▶ [Exercise objective] In your reply, print every line of the listing exactly and omit all images.

▶ [Entries shown]
________________________
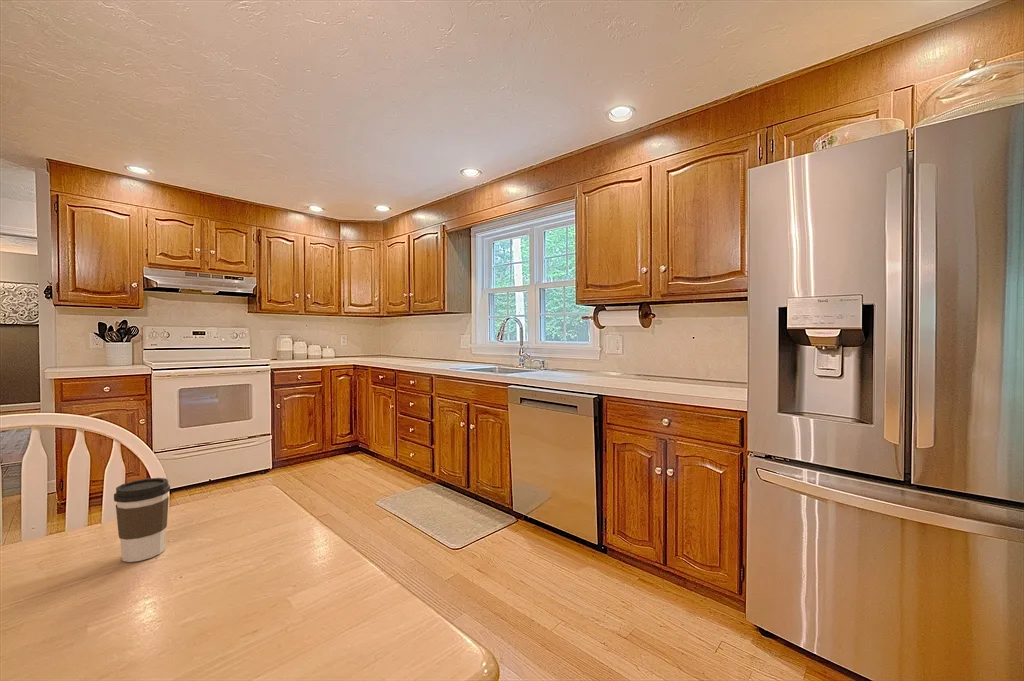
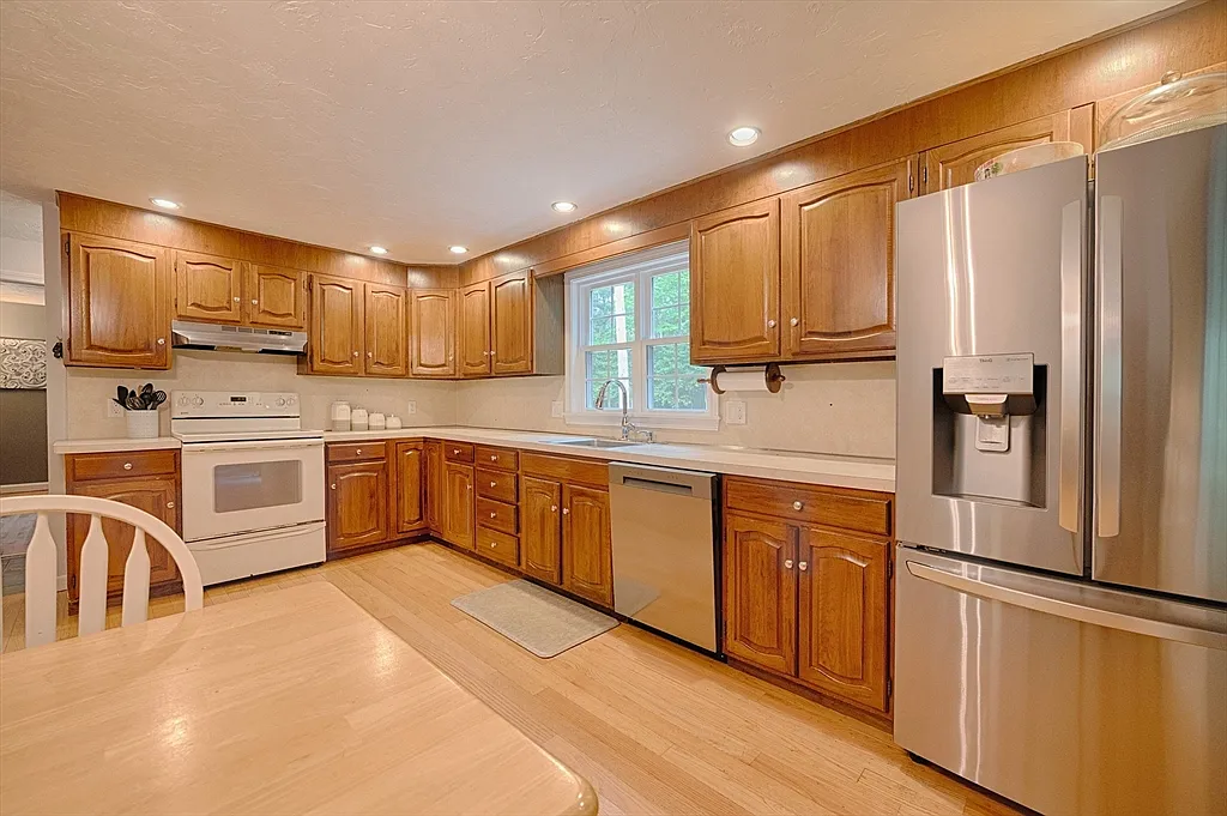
- coffee cup [113,477,171,563]
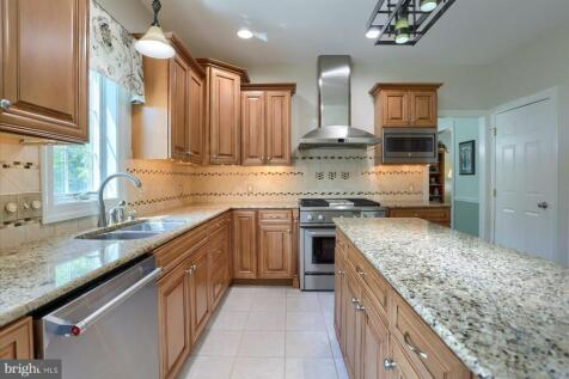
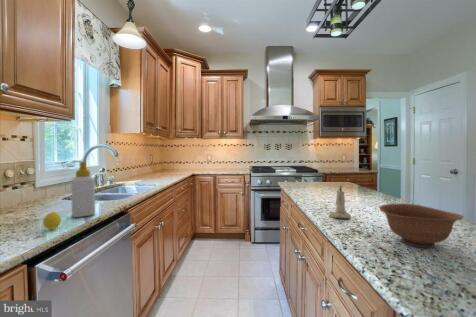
+ fruit [42,210,62,231]
+ bowl [378,202,464,249]
+ candle [328,183,352,219]
+ soap bottle [70,161,96,218]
________________________
▶ [Exercise response]
- coffee cup [113,477,171,563]
+ fruit [42,210,62,231]
+ bowl [378,202,464,249]
+ candle [328,183,352,219]
+ soap bottle [70,161,96,218]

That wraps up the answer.